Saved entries
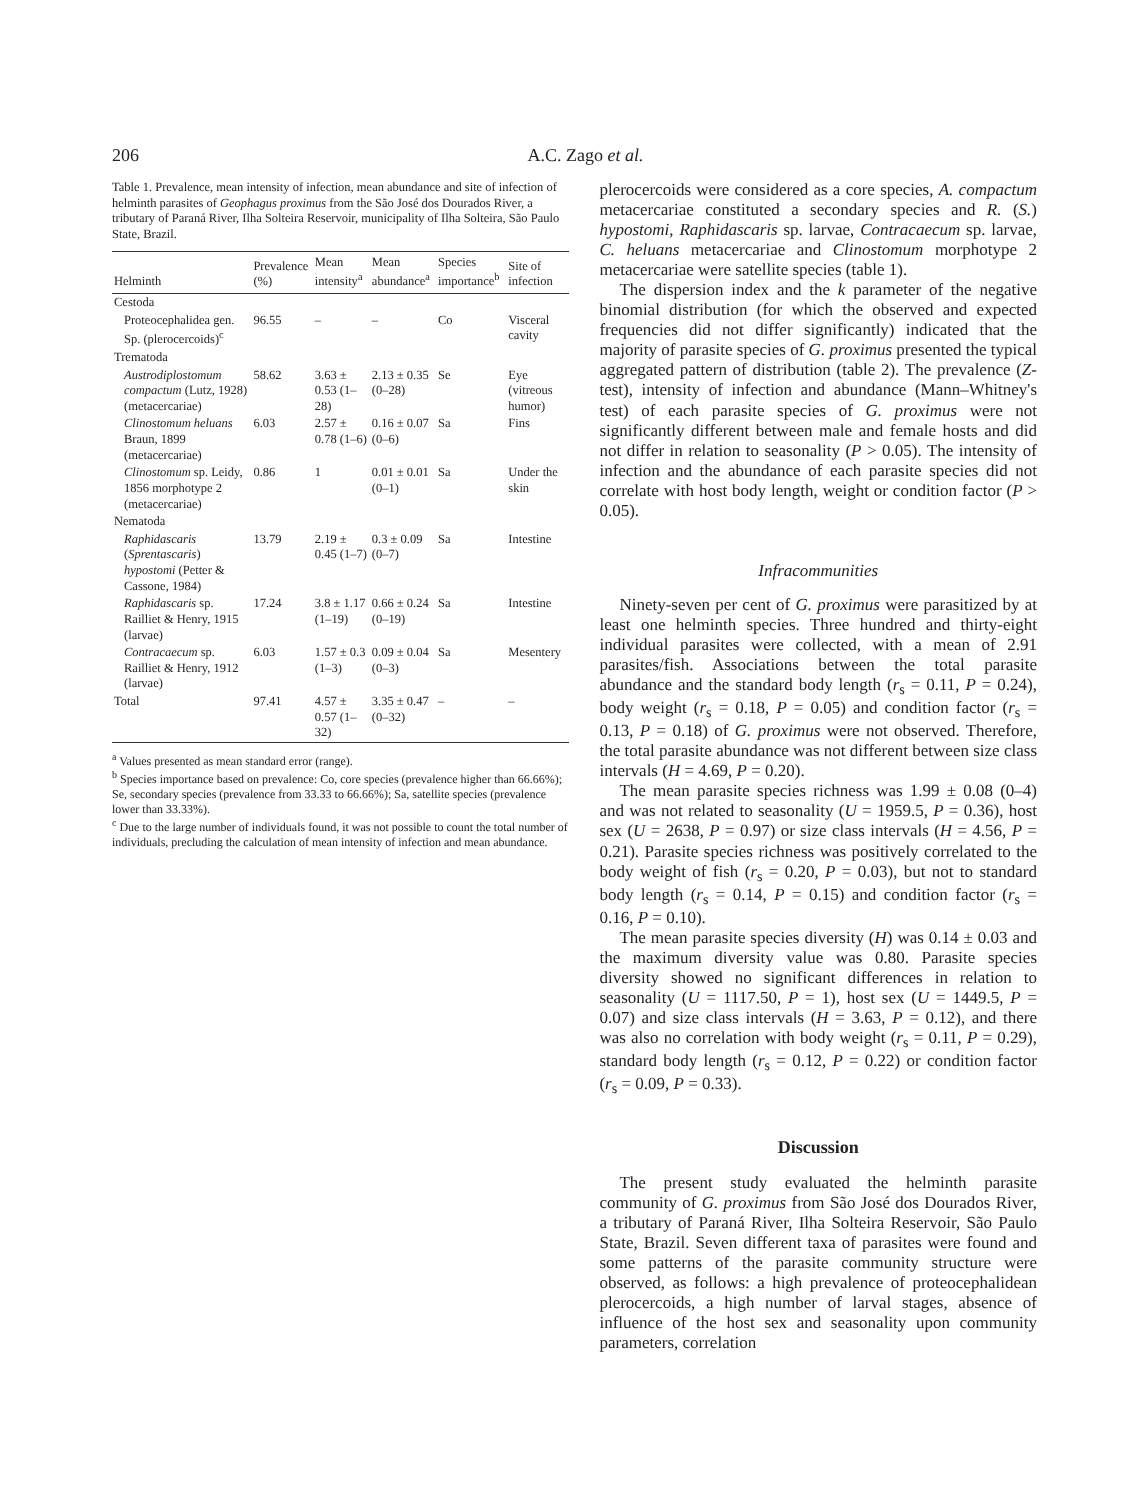206 A.C. Zago et al.
Table 1. Prevalence, mean intensity of infection, mean abundance and site of infection of helminth parasites of Geophagus proximus from the São José dos Dourados River, a tributary of Paraná River, Ilha Solteira Reservoir, municipality of Ilha Solteira, São Paulo State, Brazil.
| Helminth | Prevalence (%) | Mean intensity<sup>a</sup> | Mean abundance<sup>a</sup> | Species importance<sup>b</sup> | Site of infection |
| --- | --- | --- | --- | --- | --- |
| Cestoda | | | | | |
| Proteocephalidea gen. Sp. (plerocercoids)<sup>c</sup> | 96.55 | – | – | Co | Visceral cavity |
| Trematoda | | | | | |
| Austrodiplostomum compactum (Lutz, 1928) (metacercariae) | 58.62 | 3.63 ± 0.53 (1–28) | 2.13 ± 0.35 (0–28) | Se | Eye (vitreous humor) |
| Clinostomum heluans Braun, 1899 (metacercariae) | 6.03 | 2.57 ± 0.78 (1–6) | 0.16 ± 0.07 (0–6) | Sa | Fins |
| Clinostomum sp. Leidy, 1856 morphotype 2 (metacercariae) | 0.86 | 1 | 0.01 ± 0.01 (0–1) | Sa | Under the skin |
| Nematoda | | | | | |
| Raphidascaris ( Sprentascaris ) hypostomi (Petter & Cassone, 1984) | 13.79 | 2.19 ± 0.45 (1–7) | 0.3 ± 0.09 (0–7) | Sa | Intestine |
| Raphidascaris sp. Railliet & Henry, 1915 (larvae) | 17.24 | 3.8 ± 1.17 (1–19) | 0.66 ± 0.24 (0–19) | Sa | Intestine |
| Contracaecum sp. Railliet & Henry, 1912 (larvae) | 6.03 | 1.57 ± 0.3 (1–3) | 0.09 ± 0.04 (0–3) | Sa | Mesentery |
| Total | 97.41 | 4.57 ± 0.57 (1–32) | 3.35 ± 0.47 (0–32) | – | – |
<sup>a</sup> Values presented as mean standard error (range).
<sup>b</sup> Species importance based on prevalence: Co, core species (prevalence higher than 66.66%); Se, secondary species (prevalence from 33.33 to 66.66%); Sa, satellite species (prevalence lower than 33.33%).
<sup>c</sup> Due to the large number of individuals found, it was not possible to count the total number of individuals, precluding the calculation of mean intensity of infection and mean abundance.
plerocercoids were considered as a core species, A. compactum metacercariae constituted a secondary species and R. (S.) hypostomi, Raphidascaris sp. larvae, Contracaecum sp. larvae, C. heluans metacercariae and Clinostomum morphotype 2 metacercariae were satellite species (table 1).
The dispersion index and the k parameter of the negative binomial distribution (for which the observed and expected frequencies did not differ significantly) indicated that the majority of parasite species of G. proximus presented the typical aggregated pattern of distribution (table 2). The prevalence (Z-test), intensity of infection and abundance (Mann–Whitney's test) of each parasite species of G. proximus were not significantly different between male and female hosts and did not differ in relation to seasonality (P > 0.05). The intensity of infection and the abundance of each parasite species did not correlate with host body length, weight or condition factor (P > 0.05).
Infracommunities
Ninety-seven per cent of G. proximus were parasitized by at least one helminth species. Three hundred and thirty-eight individual parasites were collected, with a mean of 2.91 parasites/fish. Associations between the total parasite abundance and the standard body length (r<sub>s</sub> = 0.11, P = 0.24), body weight (r<sub>s</sub> = 0.18, P = 0.05) and condition factor (r<sub>s</sub> = 0.13, P = 0.18) of G. proximus were not observed. Therefore, the total parasite abundance was not different between size class intervals (H = 4.69, P = 0.20).
The mean parasite species richness was 1.99 ± 0.08 (0–4) and was not related to seasonality (U = 1959.5, P = 0.36), host sex (U = 2638, P = 0.97) or size class intervals (H = 4.56, P = 0.21). Parasite species richness was positively correlated to the body weight of fish (r<sub>s</sub> = 0.20, P = 0.03), but not to standard body length (r<sub>s</sub> = 0.14, P = 0.15) and condition factor (r<sub>s</sub> = 0.16, P = 0.10).
The mean parasite species diversity (H) was 0.14 ± 0.03 and the maximum diversity value was 0.80. Parasite species diversity showed no significant differences in relation to seasonality (U = 1117.50, P = 1), host sex (U = 1449.5, P = 0.07) and size class intervals (H = 3.63, P = 0.12), and there was also no correlation with body weight (r<sub>s</sub> = 0.11, P = 0.29), standard body length (r<sub>s</sub> = 0.12, P = 0.22) or condition factor (r<sub>s</sub> = 0.09, P = 0.33).
Discussion
The present study evaluated the helminth parasite community of G. proximus from São José dos Dourados River, a tributary of Paraná River, Ilha Solteira Reservoir, São Paulo State, Brazil. Seven different taxa of parasites were found and some patterns of the parasite community structure were observed, as follows: a high prevalence of proteocephalidean plerocercoids, a high number of larval stages, absence of influence of the host sex and seasonality upon community parameters, correlation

Aim of the exercise -
All of the records need to be restated word for word, but not the pictures.

Exercise output -
206 A.C. Zago et al.
Table 1. Prevalence, mean intensity of infection, mean abundance and site of infection of helminth parasites of Geophagus proximus from the São José dos Dourados River, a tributary of Paraná River, Ilha Solteira Reservoir, municipality of Ilha Solteira, São Paulo State, Brazil.
| Helminth | Prevalence (%) | Mean intensity<sup>a</sup> | Mean abundance<sup>a</sup> | Species importance<sup>b</sup> | Site of infection |
| --- | --- | --- | --- | --- | --- |
| Cestoda | | | | | |
| Proteocephalidea gen. Sp. (plerocercoids)<sup>c</sup> | 96.55 | – | – | Co | Visceral cavity |
| Trematoda | | | | | |
| Austrodiplostomum compactum (Lutz, 1928) (metacercariae) | 58.62 | 3.63 ± 0.53 (1–28) | 2.13 ± 0.35 (0–28) | Se | Eye (vitreous humor) |
| Clinostomum heluans Braun, 1899 (metacercariae) | 6.03 | 2.57 ± 0.78 (1–6) | 0.16 ± 0.07 (0–6) | Sa | Fins |
| Clinostomum sp. Leidy, 1856 morphotype 2 (metacercariae) | 0.86 | 1 | 0.01 ± 0.01 (0–1) | Sa | Under the skin |
| Nematoda | | | | | |
| Raphidascaris ( Sprentascaris ) hypostomi (Petter & Cassone, 1984) | 13.79 | 2.19 ± 0.45 (1–7) | 0.3 ± 0.09 (0–7) | Sa | Intestine |
| Raphidascaris sp. Railliet & Henry, 1915 (larvae) | 17.24 | 3.8 ± 1.17 (1–19) | 0.66 ± 0.24 (0–19) | Sa | Intestine |
| Contracaecum sp. Railliet & Henry, 1912 (larvae) | 6.03 | 1.57 ± 0.3 (1–3) | 0.09 ± 0.04 (0–3) | Sa | Mesentery |
| Total | 97.41 | 4.57 ± 0.57 (1–32) | 3.35 ± 0.47 (0–32) | – | – |
<sup>a</sup> Values presented as mean standard error (range).
<sup>b</sup> Species importance based on prevalence: Co, core species (prevalence higher than 66.66%); Se, secondary species (prevalence from 33.33 to 66.66%); Sa, satellite species (prevalence lower than 33.33%).
<sup>c</sup> Due to the large number of individuals found, it was not possible to count the total number of individuals, precluding the calculation of mean intensity of infection and mean abundance.
plerocercoids were considered as a core species, A. compactum metacercariae constituted a secondary species and R. (S.) hypostomi, Raphidascaris sp. larvae, Contracaecum sp. larvae, C. heluans metacercariae and Clinostomum morphotype 2 metacercariae were satellite species (table 1).
The dispersion index and the k parameter of the negative binomial distribution (for which the observed and expected frequencies did not differ significantly) indicated that the majority of parasite species of G. proximus presented the typical aggregated pattern of distribution (table 2). The prevalence (Z-test), intensity of infection and abundance (Mann–Whitney's test) of each parasite species of G. proximus were not significantly different between male and female hosts and did not differ in relation to seasonality (P > 0.05). The intensity of infection and the abundance of each parasite species did not correlate with host body length, weight or condition factor (P > 0.05).
Infracommunities
Ninety-seven per cent of G. proximus were parasitized by at least one helminth species. Three hundred and thirty-eight individual parasites were collected, with a mean of 2.91 parasites/fish. Associations between the total parasite abundance and the standard body length (r<sub>s</sub> = 0.11, P = 0.24), body weight (r<sub>s</sub> = 0.18, P = 0.05) and condition factor (r<sub>s</sub> = 0.13, P = 0.18) of G. proximus were not observed. Therefore, the total parasite abundance was not different between size class intervals (H = 4.69, P = 0.20).
The mean parasite species richness was 1.99 ± 0.08 (0–4) and was not related to seasonality (U = 1959.5, P = 0.36), host sex (U = 2638, P = 0.97) or size class intervals (H = 4.56, P = 0.21). Parasite species richness was positively correlated to the body weight of fish (r<sub>s</sub> = 0.20, P = 0.03), but not to standard body length (r<sub>s</sub> = 0.14, P = 0.15) and condition factor (r<sub>s</sub> = 0.16, P = 0.10).
The mean parasite species diversity (H) was 0.14 ± 0.03 and the maximum diversity value was 0.80. Parasite species diversity showed no significant differences in relation to seasonality (U = 1117.50, P = 1), host sex (U = 1449.5, P = 0.07) and size class intervals (H = 3.63, P = 0.12), and there was also no correlation with body weight (r<sub>s</sub> = 0.11, P = 0.29), standard body length (r<sub>s</sub> = 0.12, P = 0.22) or condition factor (r<sub>s</sub> = 0.09, P = 0.33).
Discussion
The present study evaluated the helminth parasite community of G. proximus from São José dos Dourados River, a tributary of Paraná River, Ilha Solteira Reservoir, São Paulo State, Brazil. Seven different taxa of parasites were found and some patterns of the parasite community structure were observed, as follows: a high prevalence of proteocephalidean plerocercoids, a high number of larval stages, absence of influence of the host sex and seasonality upon community parameters, correlation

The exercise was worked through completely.